Sitaraman: I think the primary thing that they’re doing is trying to get information, and I think that’s the right way to start. This is an area that is surprisingly opaque in how it operates, and I think the DOT’s initial questions to the airlines are largely about collecting information on what they’re doing, and how they’re doing it. That will be the foundation for whether the department goes forward and tries to regulate in this space. It will also be very illuminating for the public, because we know so little about how these programs actually work.
HLT: On the other hand, airlines are not obligated to offer rewards programs, which one could argue are just bonuses and extra perks for those loyal to their company. They could instead choose to offer nothing, or consumers could choose not to participate. Aren’t these programs just the free market at work?

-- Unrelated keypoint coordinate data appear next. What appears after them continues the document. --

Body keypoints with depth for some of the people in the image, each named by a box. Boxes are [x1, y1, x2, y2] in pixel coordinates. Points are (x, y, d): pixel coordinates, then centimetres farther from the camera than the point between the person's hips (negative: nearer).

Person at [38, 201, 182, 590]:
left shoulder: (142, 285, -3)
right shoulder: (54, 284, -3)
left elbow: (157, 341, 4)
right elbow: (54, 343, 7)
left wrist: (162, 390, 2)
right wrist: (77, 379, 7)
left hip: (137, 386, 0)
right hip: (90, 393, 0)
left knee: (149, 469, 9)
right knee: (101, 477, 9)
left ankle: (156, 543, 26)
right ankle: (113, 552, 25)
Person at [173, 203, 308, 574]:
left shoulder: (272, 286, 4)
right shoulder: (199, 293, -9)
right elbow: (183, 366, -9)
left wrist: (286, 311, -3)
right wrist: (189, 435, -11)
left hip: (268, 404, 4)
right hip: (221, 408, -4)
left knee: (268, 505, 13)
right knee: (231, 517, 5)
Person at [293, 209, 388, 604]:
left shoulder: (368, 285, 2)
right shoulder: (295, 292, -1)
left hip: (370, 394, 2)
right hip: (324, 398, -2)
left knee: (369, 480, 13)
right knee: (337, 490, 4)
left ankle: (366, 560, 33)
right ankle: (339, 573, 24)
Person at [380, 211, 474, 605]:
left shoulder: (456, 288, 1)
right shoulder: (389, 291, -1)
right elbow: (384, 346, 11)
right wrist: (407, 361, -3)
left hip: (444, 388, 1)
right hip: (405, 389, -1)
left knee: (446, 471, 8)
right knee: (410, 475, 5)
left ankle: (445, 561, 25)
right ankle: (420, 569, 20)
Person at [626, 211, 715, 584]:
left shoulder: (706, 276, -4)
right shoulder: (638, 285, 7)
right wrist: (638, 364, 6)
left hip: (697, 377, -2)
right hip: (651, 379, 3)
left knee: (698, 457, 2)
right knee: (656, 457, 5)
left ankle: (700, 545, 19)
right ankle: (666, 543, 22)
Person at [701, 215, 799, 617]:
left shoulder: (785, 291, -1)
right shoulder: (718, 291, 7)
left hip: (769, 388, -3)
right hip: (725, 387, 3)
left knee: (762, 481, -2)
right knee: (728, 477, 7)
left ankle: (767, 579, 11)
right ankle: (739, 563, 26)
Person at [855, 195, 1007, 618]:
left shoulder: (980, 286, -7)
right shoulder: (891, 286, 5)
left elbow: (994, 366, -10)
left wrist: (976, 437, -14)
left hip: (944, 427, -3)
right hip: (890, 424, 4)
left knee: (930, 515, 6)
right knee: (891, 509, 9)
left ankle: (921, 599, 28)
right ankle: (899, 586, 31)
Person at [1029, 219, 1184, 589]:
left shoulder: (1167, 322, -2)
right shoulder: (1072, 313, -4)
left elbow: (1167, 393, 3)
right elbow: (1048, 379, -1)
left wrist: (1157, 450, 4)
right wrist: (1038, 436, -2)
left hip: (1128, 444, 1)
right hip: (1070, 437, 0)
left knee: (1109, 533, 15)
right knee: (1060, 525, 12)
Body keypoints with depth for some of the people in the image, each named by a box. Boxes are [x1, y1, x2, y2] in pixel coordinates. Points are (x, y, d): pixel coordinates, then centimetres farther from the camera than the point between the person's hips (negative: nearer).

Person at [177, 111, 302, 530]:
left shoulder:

Sitaraman: The federal government is involved in regulating commerce in a lot of different industries. We do that when there are important harms to markets — using antitrust law and regulated industries law — and we do it when there are important harms to consumers, to safety, to the environment, and to a wide range of other social goals. I think this is a place where we have consumer protection laws on the books that prevent abusive, deceptive, and unfair practices, and we have competition rules on the books too. When airlines engage in the marketplace in ways that are potentially harmful to consumers these laws apply, just like they apply to any other businesses.
HLT: In your book, you also make the case that frequent flyer programs distract carriers from their actual business purpose — getting people to where they want to go. Can you expand on that argument?

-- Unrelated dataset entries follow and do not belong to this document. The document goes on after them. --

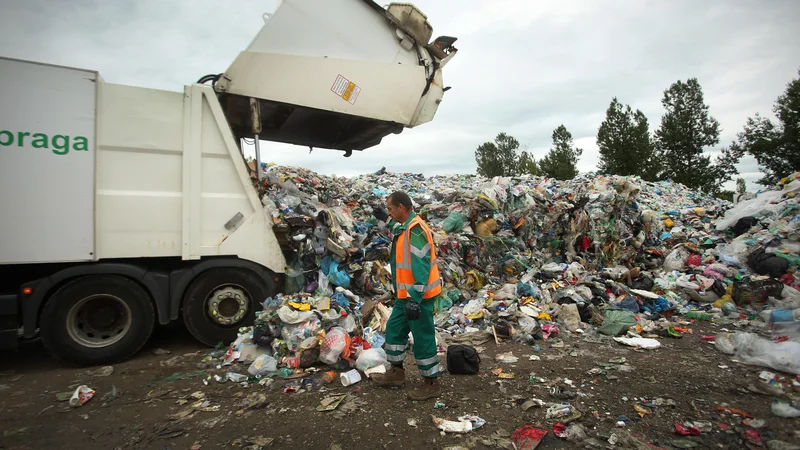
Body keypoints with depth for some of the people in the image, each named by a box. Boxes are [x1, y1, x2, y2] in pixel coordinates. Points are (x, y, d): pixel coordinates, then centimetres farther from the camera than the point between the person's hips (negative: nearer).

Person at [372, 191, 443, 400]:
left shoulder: (415, 230, -21)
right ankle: (397, 372, 34)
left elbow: (420, 268, -25)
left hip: (418, 296, -10)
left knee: (423, 338, 2)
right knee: (394, 329, 19)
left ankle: (431, 383, 17)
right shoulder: (404, 228, 11)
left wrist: (415, 299, -24)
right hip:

Sitaraman: If the airlines are focused primarily on making money from credit cards and rewards programs and online travel portals, are they really taking the time and attention needed to improve service in their core business, which is flying airplanes safely, effectively, and reliably throughout the country? We’ve had a number of problems in the airline industry in the last few years. Before COVID, the airlines were making money hand over fist. CEOs were saying they didn’t think they would ever lose money again. And then, when COVID hit, they came hat in hand to Congress, asking for public support. In the years afterwards, there were still tens of thousands of flight cancellations, there has been loss of service to cities around the country — some cities have lost all service from major carriers. And we have less competition in the system. That’s not to mention the safety problems in the industry. When you put these things together, this is an industry that has some serious problems in its core business of flying.
HLT: What impact could the investigation have on customers and the public?

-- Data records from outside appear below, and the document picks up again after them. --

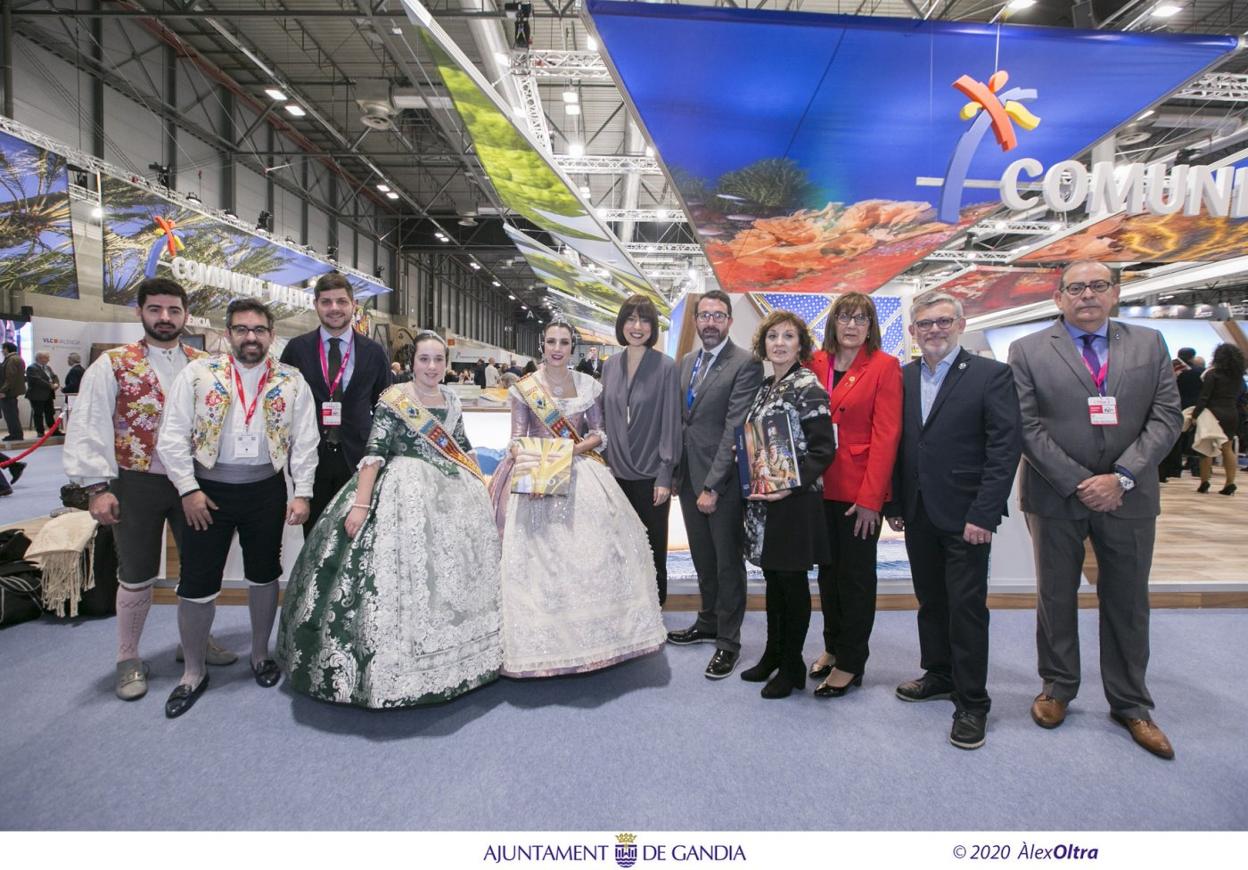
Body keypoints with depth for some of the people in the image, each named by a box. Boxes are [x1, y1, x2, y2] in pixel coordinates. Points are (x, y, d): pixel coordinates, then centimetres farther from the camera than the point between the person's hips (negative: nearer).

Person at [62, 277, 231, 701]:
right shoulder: (113, 365, -3)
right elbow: (88, 428, -7)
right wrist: (97, 486, -14)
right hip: (137, 483, -2)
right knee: (137, 576, 8)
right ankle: (128, 658, 27)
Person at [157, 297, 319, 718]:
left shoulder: (291, 381, -1)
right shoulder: (198, 373, -3)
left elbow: (305, 441, -1)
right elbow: (172, 437, -4)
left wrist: (302, 493, -6)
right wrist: (188, 490, -9)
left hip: (266, 490, 1)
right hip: (209, 490, -1)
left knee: (264, 576, 15)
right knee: (196, 585, 4)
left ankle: (260, 653, 35)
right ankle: (194, 672, 24)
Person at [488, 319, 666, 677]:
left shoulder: (589, 386, 5)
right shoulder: (524, 388, 2)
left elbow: (600, 434, 5)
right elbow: (516, 439, 1)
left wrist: (574, 448, -12)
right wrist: (524, 460, -19)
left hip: (580, 472, 2)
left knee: (592, 548, 0)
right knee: (538, 554, -5)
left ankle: (591, 630, 17)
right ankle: (542, 638, 7)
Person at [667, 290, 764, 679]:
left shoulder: (745, 364, -12)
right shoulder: (687, 361, 11)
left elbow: (734, 430, -17)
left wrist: (712, 486, -18)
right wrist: (677, 472, 8)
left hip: (723, 481, -7)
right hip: (689, 476, 7)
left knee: (728, 563, 6)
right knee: (703, 559, 19)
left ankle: (728, 641, 21)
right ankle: (709, 622, 37)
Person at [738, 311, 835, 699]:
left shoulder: (808, 387, -11)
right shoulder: (765, 387, 12)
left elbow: (823, 449, -15)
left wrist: (792, 486, -24)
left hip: (794, 502, -7)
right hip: (762, 499, 7)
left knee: (792, 582, 5)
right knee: (773, 577, 17)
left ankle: (792, 666, 20)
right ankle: (772, 654, 31)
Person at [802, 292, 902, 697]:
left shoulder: (884, 366, -6)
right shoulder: (816, 363, 6)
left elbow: (886, 435, -11)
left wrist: (870, 497, -15)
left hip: (859, 490, -4)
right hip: (820, 485, 4)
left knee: (856, 574, 6)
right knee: (828, 569, 15)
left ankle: (850, 663, 19)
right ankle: (832, 647, 32)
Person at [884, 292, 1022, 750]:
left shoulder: (991, 375, -7)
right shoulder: (903, 377, 7)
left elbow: (1006, 447, -11)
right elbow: (897, 445, 9)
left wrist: (984, 514, -16)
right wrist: (894, 504, 5)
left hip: (965, 517, -5)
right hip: (918, 514, 5)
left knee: (967, 607, 2)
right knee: (930, 600, 17)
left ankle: (972, 702, 17)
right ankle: (939, 673, 35)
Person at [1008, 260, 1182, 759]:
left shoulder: (1149, 345, 6)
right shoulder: (1029, 351, -2)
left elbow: (1166, 418, -1)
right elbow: (1027, 427, -8)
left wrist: (1121, 478, -13)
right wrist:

Sitaraman: There are two things that could come out of this. The first is that we simply learn a lot more about these programs. It’s possible that in knowing more, it turns out that they are not as bad as some people think, including myself. But the other thing that could happen is that, upon disclosing some of their practices, the airlines will have to make changes. Maybe voluntarily because of public outcry. Maybe the Department of Transportation will get involved and regulate some of the practices, if they view them as unfair or deceptive. But regardless of the outcome, more information is a good thing, because we’ll either find out that there are problems to solve, or we’ll find out that there aren’t problems, in which case there’ll be more public confidence in these programs.